What you should do – Display each line of the data below that contains the string "accounts", treating uppercase and lowercase letters as distinct.

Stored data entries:
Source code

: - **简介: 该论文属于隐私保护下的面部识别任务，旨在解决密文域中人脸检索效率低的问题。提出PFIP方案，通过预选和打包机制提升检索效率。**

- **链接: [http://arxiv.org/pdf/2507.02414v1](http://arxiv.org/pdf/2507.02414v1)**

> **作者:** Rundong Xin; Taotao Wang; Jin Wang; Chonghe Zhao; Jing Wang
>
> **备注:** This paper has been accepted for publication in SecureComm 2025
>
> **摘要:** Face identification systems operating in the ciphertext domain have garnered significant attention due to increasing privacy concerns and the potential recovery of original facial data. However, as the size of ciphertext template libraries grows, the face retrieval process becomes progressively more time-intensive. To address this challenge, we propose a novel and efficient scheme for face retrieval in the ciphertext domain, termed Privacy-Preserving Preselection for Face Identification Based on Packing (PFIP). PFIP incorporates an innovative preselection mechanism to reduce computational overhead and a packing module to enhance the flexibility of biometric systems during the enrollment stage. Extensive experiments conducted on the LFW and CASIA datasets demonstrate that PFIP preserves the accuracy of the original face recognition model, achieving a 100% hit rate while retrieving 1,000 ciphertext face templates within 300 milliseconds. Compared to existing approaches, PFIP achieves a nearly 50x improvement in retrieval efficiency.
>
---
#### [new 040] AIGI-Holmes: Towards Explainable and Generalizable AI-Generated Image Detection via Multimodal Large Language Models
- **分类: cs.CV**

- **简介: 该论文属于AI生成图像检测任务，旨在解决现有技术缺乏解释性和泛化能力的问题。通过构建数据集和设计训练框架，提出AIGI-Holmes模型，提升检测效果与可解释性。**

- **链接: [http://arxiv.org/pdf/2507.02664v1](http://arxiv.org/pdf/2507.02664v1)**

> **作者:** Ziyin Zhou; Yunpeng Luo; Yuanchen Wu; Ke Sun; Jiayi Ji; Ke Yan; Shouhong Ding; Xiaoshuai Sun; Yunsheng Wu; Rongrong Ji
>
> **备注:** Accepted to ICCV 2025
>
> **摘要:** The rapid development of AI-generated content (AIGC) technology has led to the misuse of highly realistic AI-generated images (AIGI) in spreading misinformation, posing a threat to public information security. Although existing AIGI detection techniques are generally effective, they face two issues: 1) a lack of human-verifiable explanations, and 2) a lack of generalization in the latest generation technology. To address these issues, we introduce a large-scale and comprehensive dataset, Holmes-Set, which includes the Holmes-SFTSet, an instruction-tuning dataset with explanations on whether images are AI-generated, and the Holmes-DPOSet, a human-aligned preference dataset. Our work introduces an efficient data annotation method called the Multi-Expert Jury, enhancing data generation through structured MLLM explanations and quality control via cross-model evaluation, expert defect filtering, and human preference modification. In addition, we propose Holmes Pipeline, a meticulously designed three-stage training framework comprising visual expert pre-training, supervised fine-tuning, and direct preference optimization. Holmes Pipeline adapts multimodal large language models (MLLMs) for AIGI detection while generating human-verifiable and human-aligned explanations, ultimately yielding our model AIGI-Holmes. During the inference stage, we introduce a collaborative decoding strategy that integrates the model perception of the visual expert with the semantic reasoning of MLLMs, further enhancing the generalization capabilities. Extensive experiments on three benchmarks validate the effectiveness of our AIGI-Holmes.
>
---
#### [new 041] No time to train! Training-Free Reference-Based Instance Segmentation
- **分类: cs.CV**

--

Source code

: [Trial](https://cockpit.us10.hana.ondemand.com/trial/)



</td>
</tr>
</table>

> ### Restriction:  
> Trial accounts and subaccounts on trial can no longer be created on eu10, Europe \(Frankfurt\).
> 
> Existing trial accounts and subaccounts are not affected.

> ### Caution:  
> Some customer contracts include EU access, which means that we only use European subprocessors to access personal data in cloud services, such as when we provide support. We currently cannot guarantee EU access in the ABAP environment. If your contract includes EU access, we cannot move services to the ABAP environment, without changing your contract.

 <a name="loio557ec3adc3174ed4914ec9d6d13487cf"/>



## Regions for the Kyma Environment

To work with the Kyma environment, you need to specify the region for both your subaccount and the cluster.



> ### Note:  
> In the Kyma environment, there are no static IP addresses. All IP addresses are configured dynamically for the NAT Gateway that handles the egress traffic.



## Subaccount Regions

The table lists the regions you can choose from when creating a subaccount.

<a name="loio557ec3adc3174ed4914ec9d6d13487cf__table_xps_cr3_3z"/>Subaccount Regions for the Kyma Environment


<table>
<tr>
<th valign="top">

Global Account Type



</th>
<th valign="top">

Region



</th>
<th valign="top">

Exercise answer –
> Trial accounts and subaccounts on trial can no longer be created on eu10, Europe \(Frankfurt\).
> Existing trial accounts and subaccounts are not affected.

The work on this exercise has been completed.